Chronic Pain Is the Most Common Reason Adults Use Cannabis
Roughly 20% of US adults live with chronic pain (CDC), and surveys consistently show pain management is the most-cited reason patients turn to cannabis.
In 2017, the National Academies of Sciences review concluded the evidence that cannabinoids treat chronic pain in adults is "substantial" — the highest tier they assigned to any cannabis-related claim.
How Cannabinoids Work on Pain
Two main targets:
- CB1 receptors in the central nervous system — modulate pain signal at the brain
- CB2 receptors in immune tissue and peripheral nerves — modulate inflammation at the site
THC binds CB1 directly. CBD modulates the system indirectly and has its own anti-inflammatory pathway. The two work synergistically, which is why a balanced product (3:1 THC:CBD or similar) often outperforms isolate of either.
What Formats Work Best for Pain
Concentrates and live-resin extracts
Highest cannabinoid + terpene density per inhale.

⬆️100% LIVE RESIN SUGAR UNITS 🍯 and Minaj Extracts NEW DROP are full-spectrum extracts that retain the terpene profile of the source flower — caryophyllene in particular binds CB2 directly and shows up in the pain-relief literature.
Edibles for long-acting relief
Edibles take 30–90 minutes to onset but deliver 4–8 hours of effect — useful for people who wake up sore and want all-day coverage. LIITT EXOTICS THC 🔥 gummies are an entry-point format.
Indica-leaning flower for evening pain
For pain that interferes with sleep, indica-leaning cuts like PINK VERSACE INDOORS 💗💰 stack a body-relaxation effect on top of the analgesic effect.
What the Evidence Says by Pain Type
| Pain type | Cannabis evidence |
|---|---|
| Chronic neuropathic pain | Substantial — multiple RCTs |
| Cancer-related pain | Conclusive for CBD oral spray |
| Fibromyalgia | Moderate — anecdotally strong |
| Arthritis | Emerging for topical CBD |
| Post-surgical acute pain | Limited, opioid-sparing studies underway |
The Opioid Question
A growing literature (JAMA Internal Medicine, 2018) finds opioid prescribing rates drop in states after legalization. Cannabis isn't a complete replacement, but for many chronic-pain patients it's effective at lower-risk doses than opioids alone.
What to Try First
- Start with an edible at 5 mg in the evening to gauge baseline.

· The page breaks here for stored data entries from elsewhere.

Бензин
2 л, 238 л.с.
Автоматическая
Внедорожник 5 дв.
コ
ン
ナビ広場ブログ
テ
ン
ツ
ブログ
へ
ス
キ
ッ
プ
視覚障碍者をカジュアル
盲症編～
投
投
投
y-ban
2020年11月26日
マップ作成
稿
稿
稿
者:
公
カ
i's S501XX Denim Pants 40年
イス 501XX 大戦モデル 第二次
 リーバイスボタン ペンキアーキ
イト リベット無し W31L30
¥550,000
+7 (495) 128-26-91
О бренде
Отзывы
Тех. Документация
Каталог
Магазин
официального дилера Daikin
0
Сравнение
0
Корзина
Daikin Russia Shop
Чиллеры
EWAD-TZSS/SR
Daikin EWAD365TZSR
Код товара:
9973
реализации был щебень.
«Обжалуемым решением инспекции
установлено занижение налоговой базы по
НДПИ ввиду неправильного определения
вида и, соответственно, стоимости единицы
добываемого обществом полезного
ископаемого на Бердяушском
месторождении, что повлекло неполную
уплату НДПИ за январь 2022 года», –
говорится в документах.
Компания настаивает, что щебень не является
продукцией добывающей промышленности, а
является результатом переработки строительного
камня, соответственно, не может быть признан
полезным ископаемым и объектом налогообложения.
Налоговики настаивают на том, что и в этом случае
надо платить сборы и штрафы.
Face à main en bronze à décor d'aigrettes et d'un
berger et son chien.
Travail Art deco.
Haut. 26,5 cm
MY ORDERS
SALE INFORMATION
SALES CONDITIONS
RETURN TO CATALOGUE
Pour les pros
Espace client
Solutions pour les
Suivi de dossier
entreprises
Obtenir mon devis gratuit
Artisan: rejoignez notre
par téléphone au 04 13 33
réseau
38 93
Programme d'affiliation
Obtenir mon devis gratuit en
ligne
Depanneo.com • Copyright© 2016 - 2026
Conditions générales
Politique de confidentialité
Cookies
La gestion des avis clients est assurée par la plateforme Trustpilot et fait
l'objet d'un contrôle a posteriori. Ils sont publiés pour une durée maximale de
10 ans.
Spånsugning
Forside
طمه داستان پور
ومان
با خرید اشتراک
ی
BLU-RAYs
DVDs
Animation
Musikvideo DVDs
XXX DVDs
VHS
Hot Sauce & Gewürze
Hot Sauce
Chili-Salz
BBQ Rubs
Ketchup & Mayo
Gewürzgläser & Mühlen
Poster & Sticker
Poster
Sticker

- Add a balanced flower like STRAWBERRY MAC 🍓 for daytime "as needed" use.
- Layer in a concentrate for breakthrough pain only.
- Track effect — same dose, same time, same product, written down.
Browse the [catalog](/) — flower, gummies, and concentrate are all on the menu.
This is educational, not medical advice. Talk to your physician before changing how you manage pain.